DATASET RECORDS.

━━━━━━━━━━━━━━━━

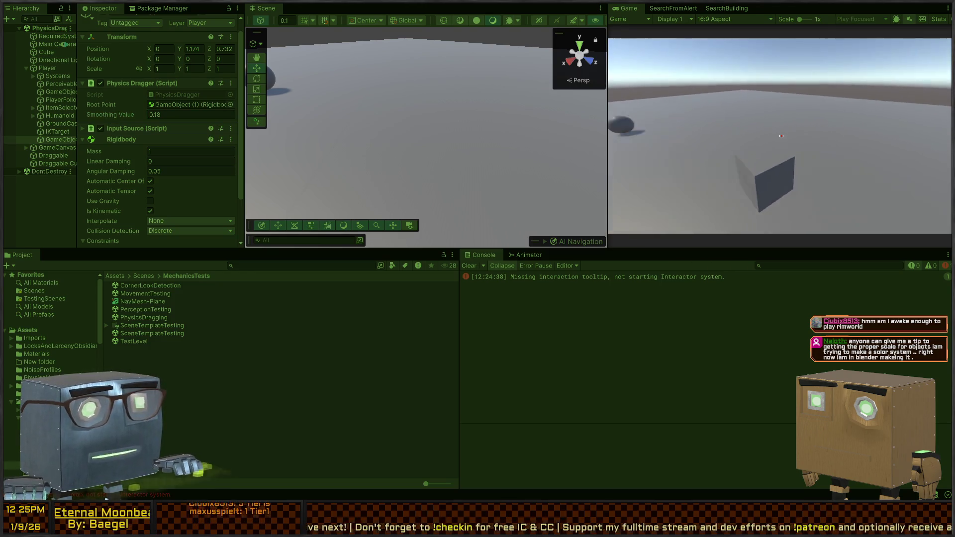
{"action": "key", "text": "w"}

━━━━━━━━━━━━━━━━

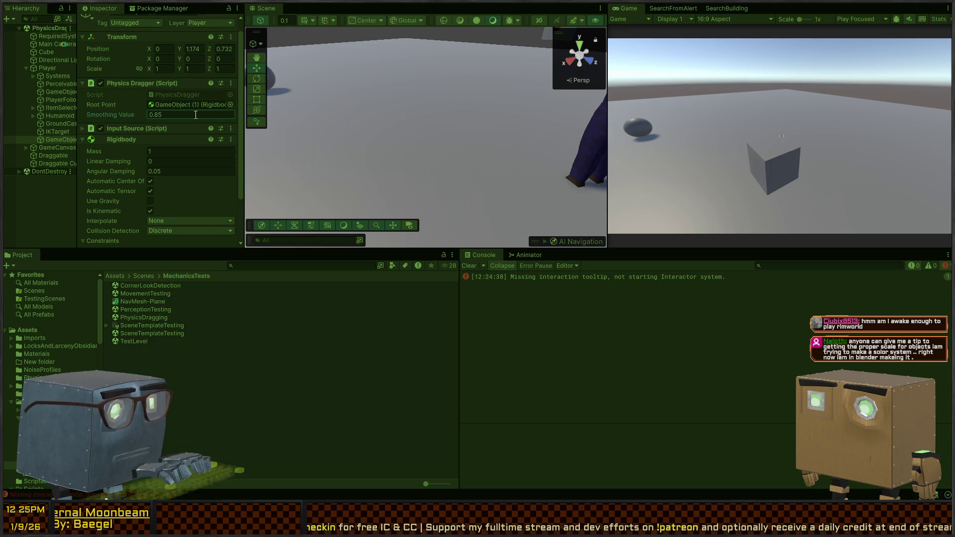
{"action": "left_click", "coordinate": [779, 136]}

━━━━━━━━━━━━━━━━

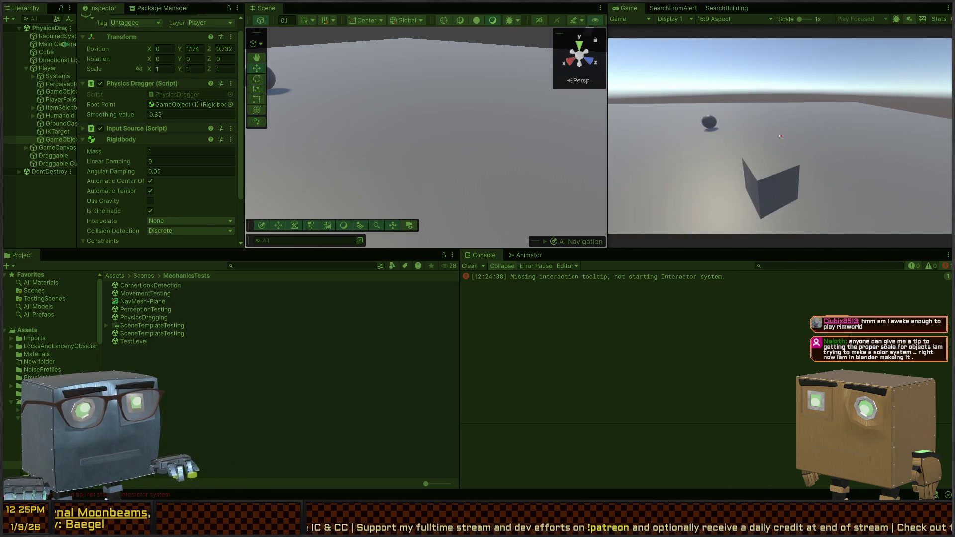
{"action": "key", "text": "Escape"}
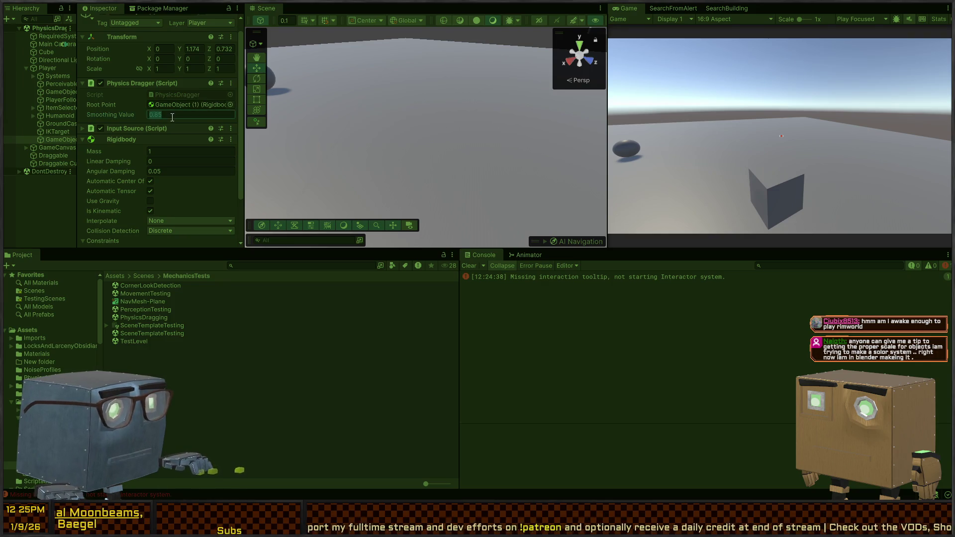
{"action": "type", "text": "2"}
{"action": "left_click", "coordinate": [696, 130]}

━━━━━━━━━━━━━━━━

WHAT YOU ARE ASKED TO DO. Read the lines above. Gather those in which the string "coordinate" is found.

TASK RESPONSE.
{"action": "left_click", "coordinate": [779, 136]}
{"action": "left_click", "coordinate": [696, 130]}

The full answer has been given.